Distributed training stucks with CUDA12.0

I am using torch2.0 with cuda12.0. The env is installed by pip3 install torch torchvision torchaudio --index-url https://download.pytorch.org/whl/cu118. However, I found the distributed training stucks with no output. The GPU usage is normal, as I increase the batch size , the GPU usage will also rise. However, the model has no outputs for even one batch. The training script is here transformer_mlm. I found it stucks at outputs = self.parallel_apply(replicas, inputs, kwargs) in data_parallel.py during and thus there are no outputs.
I did a simple verification with this data parallel example. Also, I got no outputs for output = model(input).

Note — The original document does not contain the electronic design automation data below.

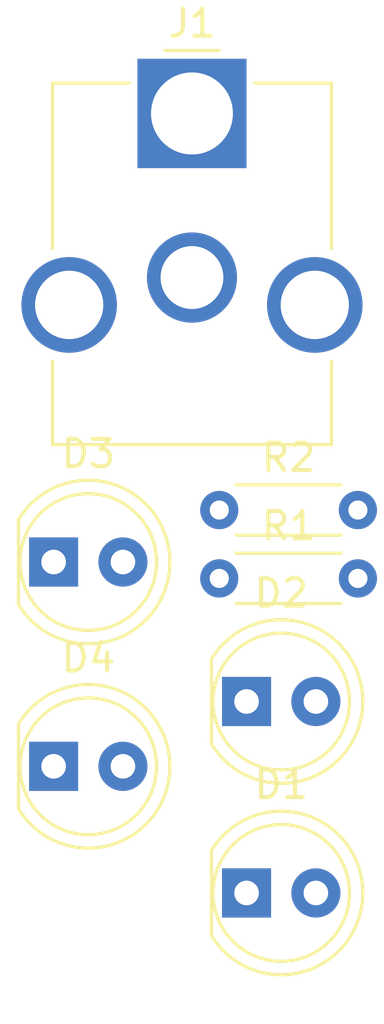
<source format=kicad_pcb>
(kicad_pcb
	(version 20241229)
	(generator "pcbnew")
	(generator_version "9.0")
	(general
		(thickness 1.6)
		(legacy_teardrops no)
	)
	(paper "A4")
	(layers
		(0 "F.Cu" signal)
		(2 "B.Cu" signal)
		(9 "F.Adhes" user "F.Adhesive")
		(11 "B.Adhes" user "B.Adhesive")
		(13 "F.Paste" user)
		(15 "B.Paste" user)
		(5 "F.SilkS" user "F.Silkscreen")
		(7 "B.SilkS" user "B.Silkscreen")
		(1 "F.Mask" user)
		(3 "B.Mask" user)
		(17 "Dwgs.User" user "User.Drawings")
		(19 "Cmts.User" user "User.Comments")
		(21 "Eco1.User" user "User.Eco1")
		(23 "Eco2.User" user "User.Eco2")
		(25 "Edge.Cuts" user)
		(27 "Margin" user)
		(31 "F.CrtYd" user "F.Courtyard")
		(29 "B.CrtYd" user "B.Courtyard")
		(35 "F.Fab" user)
		(33 "B.Fab" user)
		(39 "User.1" user)
		(41 "User.2" user)
		(43 "User.3" user)
		(45 "User.4" user)
	)
	(setup
		(pad_to_mask_clearance 0)
		(allow_soldermask_bridges_in_footprints no)
		(tenting front back)
		(pcbplotparams
			(layerselection 0x00000000_00000000_55555555_5755f5ff)
			(plot_on_all_layers_selection 0x00000000_00000000_00000000_00000000)
			(disableapertmacros no)
			(usegerberextensions no)
			(usegerberattributes yes)
			(usegerberadvancedattributes yes)
			(creategerberjobfile yes)
			(dashed_line_dash_ratio 12.000000)
			(dashed_line_gap_ratio 3.000000)
			(svgprecision 4)
			(plotframeref no)
			(mode 1)
			(useauxorigin no)
			(hpglpennumber 1)
			(hpglpenspeed 20)
			(hpglpendiameter 15.000000)
			(pdf_front_fp_property_popups yes)
			(pdf_back_fp_property_popups yes)
			(pdf_metadata yes)
			(pdf_single_document no)
			(dxfpolygonmode yes)
			(dxfimperialunits yes)
			(dxfusepcbnewfont yes)
			(psnegative no)
			(psa4output no)
			(plot_black_and_white yes)
			(sketchpadsonfab no)
			(plotpadnumbers no)
			(hidednponfab no)
			(sketchdnponfab yes)
			(crossoutdnponfab yes)
			(subtractmaskfromsilk no)
			(outputformat 1)
			(mirror no)
			(drillshape 1)
			(scaleselection 1)
			(outputdirectory "")
		)
	)
	(net 0 "")
	(net 1 "Net-(D1-K)")
	(net 2 "+12V")
	(net 3 "Net-(D3-K)")
	(net 4 "Net-(D3-A)")
	(net 5 "GND")
	(footprint "LED_THT:LED_D5.0mm" (layer "F.Cu") (at 55.43 61.9))
	(footprint "LED_THT:LED_D5.0mm" (layer "F.Cu") (at 62.5 74))
	(footprint "Resistor_THT:R_Axial_DIN0204_L3.6mm_D1.6mm_P5.08mm_Horizontal" (layer "F.Cu") (at 61.5 60))
	(footprint "LED_THT:LED_D5.0mm" (layer "F.Cu") (at 55.43 69.37))
	(footprint "Connector_BarrelJack:BarrelJack_CUI_PJ-063AH_Horizontal_CircularHoles" (layer "F.Cu") (at 60.5 45.5))
	(footprint "LED_THT:LED_D5.0mm" (layer "F.Cu") (at 62.5 67))
	(footprint "Resistor_THT:R_Axial_DIN0204_L3.6mm_D1.6mm_P5.08mm_Horizontal" (layer "F.Cu") (at 61.5 62.5))
	(embedded_fonts no)
)

</source>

I am just curious, does pytorch2.0 does not support data parallel with cuda12.0? Do I need to downgrade cuda or pytorch?

Thanks a lot in advance.

The posted install command will use the CUDA 11.8 runtime with their corresponding math libs, not 12.0.
Are you able to execute the DDP tutorial successfully?

Thanks for replying! In my env, I can run the DDP tutorial, but I still cannot get the data parallel example passed. I just tested on another machine with the same env but with CUDA11.8 installed. It works. So I guess the issue may be raised by the CUDA version.

The PyTorch binaries ship with their own CUDA libs as already mentioned and I doubt your locally installed CUDA toolkit is related to the mentioned issue, as it won’t even be used unless you build PyTorch from source or a custom CUDA extension.

Good to hear DDP is working as it’s the recommended way since DataParallel is in maintenance mode.